• [Quoted text]:
◇ ◇ ◇

RE: Strange results returned from suggester

Posted by Uwe Schindler <uw...@thetaphi.de>.
...or use CustomAnalyzer then you don't need to subclass. Just decare the components.

Uwe

-----
Uwe Schindler
Achterdiek 19, D-28357 Bremen
http://www.thetaphi.de
eMail: uwe@thetaphi.de

> -----Original Message-----
> From: Michael McCandless [mailto:lucene@mikemccandless.com]
> Sent: Sunday, January 29, 2017 12:28 PM
> To: Greg Huber <gr...@gmail.com>; Lucene Users <java-
> user@lucene.apache.org>
> Subject: Re: Strange results returned from suggester
> 
> That's right, just make your own analyzer, forked from
> StandardAnalyzer, and change out the StopFilter.  The analyzer is a
> tiny class and this (creating your own components in an analyzers) is
> normal practice...
> 
> Mike McCandless
> 
> http://blog.mikemccandless.com
> 
> 
> On Sat, Jan 28, 2017 at 6:09 AM, Greg Huber <gr...@gmail.com> wrote:
> > Michael,
> >
> > Thanks for the update, so I just duplicate StandardAnalyzer and replace :
> >
> >
> > //tok = new StopFilter(tok, stopwords);
> >   tok = new SuggestStopFilter(tok, stopwords);
> >
> > in createComponents(..)
> >
> > Is there a way I can just override the method as in AnalyzingInfixSuggester
> > rather than duplicating classes?
> >
> >
> > Cheers Greg
> >
> > On 28 January 2017 at 10:31, Michael McCandless
> <lu...@mikemccandless.com>
> > wrote:
> >>
> >> Hi Greg,
> >>
> >> OK StandardAnalyzer does indeed use StopFilter, with English stop
> >> words by default, which includes "will", so this explains what you are
> >> seeing.
> >>
> >> I suggest making your own analyzer just like StandardAnalyzer, except
> >> instead of StopFilter use the SuggestStopFilter class.
> >>
> >> That class was created for exactly the situation you're in, so that
> >> "will" would not be filtered out as a stop word, but "will " is
> >> (because it ends with a token separator).
> >>
> >> Either that or pass an empty stop word set to StandardAnalyzer, but
> >> then you have no stop word filtering.
> >>
> >> This short blog post explains SuggestStopFilter:
> >>
> >> http://blog.mikemccandless.com/2013/08/suggeststopfilter-carefully-
> removes.html
> >>
> >> Mike McCandless
> >>
> >> http://blog.mikemccandless.com
> >>
> >>
> >> On Sat, Jan 28, 2017 at 3:39 AM, Greg Huber <gr...@gmail.com>
> wrote:
> >> > Michael,
> >> >
> >> > I am using the standard analyzer eith no stop words, and is build from
> >> > an
> >> > existing lucene index.

◇ ◇ ◇

[Source records]

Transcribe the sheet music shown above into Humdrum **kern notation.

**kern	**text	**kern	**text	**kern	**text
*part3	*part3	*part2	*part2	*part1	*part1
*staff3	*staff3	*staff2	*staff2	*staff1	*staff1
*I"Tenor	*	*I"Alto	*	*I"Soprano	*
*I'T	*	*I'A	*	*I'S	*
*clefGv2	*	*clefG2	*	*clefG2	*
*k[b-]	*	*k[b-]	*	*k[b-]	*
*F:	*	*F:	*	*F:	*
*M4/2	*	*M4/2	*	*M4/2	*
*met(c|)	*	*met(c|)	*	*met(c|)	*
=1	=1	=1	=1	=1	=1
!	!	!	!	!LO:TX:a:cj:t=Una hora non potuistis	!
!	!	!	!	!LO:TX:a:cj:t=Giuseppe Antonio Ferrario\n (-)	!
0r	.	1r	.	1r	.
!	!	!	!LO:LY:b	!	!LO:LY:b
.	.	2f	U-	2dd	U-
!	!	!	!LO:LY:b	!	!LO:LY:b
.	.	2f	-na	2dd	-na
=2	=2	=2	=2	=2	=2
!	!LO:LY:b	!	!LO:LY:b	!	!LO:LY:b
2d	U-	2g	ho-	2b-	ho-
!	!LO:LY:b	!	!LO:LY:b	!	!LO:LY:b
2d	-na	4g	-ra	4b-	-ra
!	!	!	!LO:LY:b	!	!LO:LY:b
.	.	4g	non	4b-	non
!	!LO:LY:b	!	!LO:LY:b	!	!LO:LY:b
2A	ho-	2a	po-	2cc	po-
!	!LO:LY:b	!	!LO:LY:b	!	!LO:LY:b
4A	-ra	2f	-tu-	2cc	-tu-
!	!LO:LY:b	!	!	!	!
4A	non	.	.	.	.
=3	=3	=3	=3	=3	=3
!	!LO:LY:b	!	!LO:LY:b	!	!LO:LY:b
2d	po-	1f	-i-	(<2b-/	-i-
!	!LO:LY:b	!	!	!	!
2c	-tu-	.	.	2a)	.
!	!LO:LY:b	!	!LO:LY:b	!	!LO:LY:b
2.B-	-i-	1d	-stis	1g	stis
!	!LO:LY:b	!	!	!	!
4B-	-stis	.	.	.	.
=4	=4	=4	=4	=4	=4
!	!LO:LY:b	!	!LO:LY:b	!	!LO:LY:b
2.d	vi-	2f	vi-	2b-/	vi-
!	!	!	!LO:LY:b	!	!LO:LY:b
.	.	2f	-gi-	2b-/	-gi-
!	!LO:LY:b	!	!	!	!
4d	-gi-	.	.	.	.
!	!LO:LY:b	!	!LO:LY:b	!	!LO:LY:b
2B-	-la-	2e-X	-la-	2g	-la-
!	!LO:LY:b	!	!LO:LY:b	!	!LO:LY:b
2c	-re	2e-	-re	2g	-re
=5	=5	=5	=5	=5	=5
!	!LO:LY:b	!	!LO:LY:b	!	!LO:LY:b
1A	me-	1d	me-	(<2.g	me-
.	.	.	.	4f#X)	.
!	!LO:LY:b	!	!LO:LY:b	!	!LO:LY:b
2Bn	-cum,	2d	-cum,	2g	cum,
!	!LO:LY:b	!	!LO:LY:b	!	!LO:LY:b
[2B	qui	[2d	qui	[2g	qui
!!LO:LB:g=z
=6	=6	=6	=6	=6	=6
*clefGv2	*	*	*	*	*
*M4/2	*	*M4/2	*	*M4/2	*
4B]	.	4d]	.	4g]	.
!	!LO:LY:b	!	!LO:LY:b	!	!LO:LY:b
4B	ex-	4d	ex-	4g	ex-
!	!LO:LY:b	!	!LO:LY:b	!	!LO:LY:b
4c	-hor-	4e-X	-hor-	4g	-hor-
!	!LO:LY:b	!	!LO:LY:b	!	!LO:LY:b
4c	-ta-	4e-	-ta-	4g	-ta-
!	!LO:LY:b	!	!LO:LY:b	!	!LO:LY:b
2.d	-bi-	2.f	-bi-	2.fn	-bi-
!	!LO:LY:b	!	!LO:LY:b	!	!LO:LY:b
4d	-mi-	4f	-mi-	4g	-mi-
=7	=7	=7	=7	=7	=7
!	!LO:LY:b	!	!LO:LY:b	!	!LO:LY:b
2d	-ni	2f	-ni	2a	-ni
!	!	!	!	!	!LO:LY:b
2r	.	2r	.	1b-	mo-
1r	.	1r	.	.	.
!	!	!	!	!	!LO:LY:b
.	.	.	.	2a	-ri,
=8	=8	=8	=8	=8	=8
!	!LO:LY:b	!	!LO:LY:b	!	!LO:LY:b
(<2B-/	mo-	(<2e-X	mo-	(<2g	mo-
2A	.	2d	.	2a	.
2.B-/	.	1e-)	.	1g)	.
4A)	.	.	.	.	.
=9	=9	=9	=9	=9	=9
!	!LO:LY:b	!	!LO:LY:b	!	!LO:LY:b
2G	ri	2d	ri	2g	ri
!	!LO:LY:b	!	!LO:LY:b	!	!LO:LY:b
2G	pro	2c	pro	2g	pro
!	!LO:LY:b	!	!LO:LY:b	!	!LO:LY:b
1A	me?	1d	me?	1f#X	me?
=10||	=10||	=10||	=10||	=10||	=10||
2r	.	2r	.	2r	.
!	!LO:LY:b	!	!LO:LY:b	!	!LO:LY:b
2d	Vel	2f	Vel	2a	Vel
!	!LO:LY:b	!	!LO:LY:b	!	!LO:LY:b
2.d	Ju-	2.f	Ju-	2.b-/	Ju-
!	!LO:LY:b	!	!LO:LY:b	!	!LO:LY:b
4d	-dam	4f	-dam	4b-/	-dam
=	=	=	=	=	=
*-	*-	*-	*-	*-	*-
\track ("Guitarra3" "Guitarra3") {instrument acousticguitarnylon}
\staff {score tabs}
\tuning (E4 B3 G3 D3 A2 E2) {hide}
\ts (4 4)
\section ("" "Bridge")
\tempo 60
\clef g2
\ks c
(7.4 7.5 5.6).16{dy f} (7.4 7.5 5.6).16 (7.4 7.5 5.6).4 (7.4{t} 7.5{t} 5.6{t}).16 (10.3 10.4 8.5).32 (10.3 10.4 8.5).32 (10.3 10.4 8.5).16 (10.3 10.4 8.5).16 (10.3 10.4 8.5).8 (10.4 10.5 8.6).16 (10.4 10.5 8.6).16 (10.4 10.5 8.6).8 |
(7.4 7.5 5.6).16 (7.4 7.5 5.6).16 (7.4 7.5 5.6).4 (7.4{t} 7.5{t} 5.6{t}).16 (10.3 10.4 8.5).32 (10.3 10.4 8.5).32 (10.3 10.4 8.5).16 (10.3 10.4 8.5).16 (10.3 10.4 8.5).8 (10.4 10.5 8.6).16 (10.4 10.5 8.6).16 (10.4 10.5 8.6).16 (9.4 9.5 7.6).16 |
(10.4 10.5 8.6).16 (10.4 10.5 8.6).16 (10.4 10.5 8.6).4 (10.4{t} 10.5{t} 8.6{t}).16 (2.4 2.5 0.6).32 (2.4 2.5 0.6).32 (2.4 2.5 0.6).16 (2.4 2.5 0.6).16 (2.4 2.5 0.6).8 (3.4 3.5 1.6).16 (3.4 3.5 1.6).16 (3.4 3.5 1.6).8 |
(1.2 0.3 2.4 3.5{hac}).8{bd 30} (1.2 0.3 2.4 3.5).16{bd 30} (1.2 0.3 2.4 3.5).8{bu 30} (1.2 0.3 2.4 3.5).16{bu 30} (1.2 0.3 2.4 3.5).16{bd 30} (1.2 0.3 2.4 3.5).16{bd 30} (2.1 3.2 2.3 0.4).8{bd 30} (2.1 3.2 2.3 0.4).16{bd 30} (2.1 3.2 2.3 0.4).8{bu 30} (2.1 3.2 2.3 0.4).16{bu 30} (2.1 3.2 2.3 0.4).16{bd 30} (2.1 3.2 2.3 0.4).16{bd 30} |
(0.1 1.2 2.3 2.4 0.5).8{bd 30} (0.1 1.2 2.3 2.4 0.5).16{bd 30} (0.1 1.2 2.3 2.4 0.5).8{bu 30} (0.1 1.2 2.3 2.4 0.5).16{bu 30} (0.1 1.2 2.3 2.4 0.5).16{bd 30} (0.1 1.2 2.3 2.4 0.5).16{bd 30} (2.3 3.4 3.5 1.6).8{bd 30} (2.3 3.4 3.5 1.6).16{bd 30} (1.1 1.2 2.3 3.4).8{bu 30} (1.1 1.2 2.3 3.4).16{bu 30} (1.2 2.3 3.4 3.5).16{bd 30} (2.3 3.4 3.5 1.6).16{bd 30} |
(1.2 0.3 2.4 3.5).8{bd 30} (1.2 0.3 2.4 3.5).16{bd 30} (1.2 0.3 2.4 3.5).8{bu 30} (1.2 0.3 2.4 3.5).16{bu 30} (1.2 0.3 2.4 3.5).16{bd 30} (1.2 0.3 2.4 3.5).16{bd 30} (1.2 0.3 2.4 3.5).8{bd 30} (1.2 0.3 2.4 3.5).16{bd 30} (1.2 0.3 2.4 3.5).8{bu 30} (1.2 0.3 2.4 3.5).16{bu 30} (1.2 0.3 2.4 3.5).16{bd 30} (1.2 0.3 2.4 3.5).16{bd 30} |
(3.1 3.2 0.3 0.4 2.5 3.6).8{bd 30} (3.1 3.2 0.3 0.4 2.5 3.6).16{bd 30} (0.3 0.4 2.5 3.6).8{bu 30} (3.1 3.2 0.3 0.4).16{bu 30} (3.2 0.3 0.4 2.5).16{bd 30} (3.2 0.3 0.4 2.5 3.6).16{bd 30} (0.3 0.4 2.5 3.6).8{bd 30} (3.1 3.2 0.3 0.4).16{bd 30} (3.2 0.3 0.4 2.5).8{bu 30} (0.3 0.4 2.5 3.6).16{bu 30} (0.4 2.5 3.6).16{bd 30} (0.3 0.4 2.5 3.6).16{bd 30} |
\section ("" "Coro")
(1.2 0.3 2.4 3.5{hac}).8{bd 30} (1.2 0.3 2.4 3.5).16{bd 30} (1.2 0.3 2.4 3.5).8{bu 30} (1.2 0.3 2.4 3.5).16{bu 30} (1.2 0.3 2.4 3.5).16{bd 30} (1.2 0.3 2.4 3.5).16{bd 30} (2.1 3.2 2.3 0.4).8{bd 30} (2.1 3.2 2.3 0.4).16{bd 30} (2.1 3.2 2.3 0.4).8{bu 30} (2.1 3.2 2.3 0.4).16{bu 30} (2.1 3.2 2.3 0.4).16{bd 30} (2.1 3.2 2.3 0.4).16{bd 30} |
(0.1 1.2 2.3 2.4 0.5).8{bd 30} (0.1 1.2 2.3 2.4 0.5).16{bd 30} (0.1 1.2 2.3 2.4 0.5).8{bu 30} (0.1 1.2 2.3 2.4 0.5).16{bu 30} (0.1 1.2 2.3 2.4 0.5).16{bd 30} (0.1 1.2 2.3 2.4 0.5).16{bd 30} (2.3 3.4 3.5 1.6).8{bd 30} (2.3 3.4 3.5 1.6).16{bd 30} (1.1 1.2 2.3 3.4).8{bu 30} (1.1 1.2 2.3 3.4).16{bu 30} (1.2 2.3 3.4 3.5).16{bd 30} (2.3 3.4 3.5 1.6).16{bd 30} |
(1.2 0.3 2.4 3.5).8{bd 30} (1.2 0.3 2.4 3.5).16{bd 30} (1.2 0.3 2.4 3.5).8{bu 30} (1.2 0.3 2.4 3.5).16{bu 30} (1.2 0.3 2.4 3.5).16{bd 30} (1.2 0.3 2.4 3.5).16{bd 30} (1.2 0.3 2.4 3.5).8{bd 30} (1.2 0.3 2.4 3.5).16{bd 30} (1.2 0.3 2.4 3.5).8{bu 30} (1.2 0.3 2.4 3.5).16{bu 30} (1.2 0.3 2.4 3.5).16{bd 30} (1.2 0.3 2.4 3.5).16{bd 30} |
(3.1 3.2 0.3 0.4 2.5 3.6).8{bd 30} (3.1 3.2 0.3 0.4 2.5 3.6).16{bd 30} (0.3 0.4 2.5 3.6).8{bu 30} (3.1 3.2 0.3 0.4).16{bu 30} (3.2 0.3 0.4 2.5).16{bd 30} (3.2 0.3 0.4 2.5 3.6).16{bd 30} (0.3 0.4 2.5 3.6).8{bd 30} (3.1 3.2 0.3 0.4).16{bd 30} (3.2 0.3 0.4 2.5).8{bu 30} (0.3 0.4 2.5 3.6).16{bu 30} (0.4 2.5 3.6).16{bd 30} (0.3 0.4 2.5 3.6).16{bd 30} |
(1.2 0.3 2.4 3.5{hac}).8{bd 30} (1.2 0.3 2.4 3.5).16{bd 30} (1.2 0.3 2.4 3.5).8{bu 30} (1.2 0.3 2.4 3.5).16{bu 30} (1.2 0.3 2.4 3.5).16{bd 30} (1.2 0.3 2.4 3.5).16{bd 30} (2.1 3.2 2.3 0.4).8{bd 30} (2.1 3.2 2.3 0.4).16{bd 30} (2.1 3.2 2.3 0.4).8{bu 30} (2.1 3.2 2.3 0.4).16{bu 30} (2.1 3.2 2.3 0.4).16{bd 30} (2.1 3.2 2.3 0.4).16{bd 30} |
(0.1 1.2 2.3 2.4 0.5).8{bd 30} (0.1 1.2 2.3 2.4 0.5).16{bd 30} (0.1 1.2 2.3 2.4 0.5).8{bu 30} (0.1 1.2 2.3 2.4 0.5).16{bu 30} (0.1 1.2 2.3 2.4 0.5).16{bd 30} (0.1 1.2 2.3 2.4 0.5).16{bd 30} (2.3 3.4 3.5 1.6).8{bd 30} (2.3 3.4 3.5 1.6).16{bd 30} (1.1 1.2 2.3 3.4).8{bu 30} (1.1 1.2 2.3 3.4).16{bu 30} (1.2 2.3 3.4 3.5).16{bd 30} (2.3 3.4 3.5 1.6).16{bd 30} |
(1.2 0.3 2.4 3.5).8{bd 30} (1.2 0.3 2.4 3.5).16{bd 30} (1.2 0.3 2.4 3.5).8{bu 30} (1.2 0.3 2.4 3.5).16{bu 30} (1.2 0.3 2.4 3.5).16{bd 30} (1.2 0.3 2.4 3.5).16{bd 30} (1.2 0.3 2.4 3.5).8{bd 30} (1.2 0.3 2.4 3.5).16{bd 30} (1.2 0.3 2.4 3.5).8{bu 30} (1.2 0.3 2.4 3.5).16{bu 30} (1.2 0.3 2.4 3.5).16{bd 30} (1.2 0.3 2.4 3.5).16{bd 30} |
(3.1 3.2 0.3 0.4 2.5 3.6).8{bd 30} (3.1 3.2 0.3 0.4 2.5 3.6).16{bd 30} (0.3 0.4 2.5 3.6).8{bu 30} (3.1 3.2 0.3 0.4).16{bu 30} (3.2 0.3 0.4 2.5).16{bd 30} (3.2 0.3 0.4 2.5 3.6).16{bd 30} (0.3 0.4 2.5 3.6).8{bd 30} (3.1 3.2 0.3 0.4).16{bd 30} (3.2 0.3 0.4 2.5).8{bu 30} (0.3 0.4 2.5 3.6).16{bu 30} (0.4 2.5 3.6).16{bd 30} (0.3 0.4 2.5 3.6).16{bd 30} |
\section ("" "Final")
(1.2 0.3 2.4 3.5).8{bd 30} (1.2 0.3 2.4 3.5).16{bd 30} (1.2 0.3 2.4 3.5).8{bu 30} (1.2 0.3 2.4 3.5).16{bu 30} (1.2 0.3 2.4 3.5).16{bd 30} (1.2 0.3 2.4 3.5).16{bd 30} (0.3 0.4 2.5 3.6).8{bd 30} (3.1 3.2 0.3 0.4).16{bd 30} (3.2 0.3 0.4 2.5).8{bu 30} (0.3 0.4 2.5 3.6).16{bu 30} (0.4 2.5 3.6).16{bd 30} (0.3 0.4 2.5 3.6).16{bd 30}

◇ ◇ ◇

• [Exercise brief]: In the thread about the suggester, which class does Michael McCandless recommend using in place of StopFilter?

• [Answer to the problem]: SuggestStopFilter.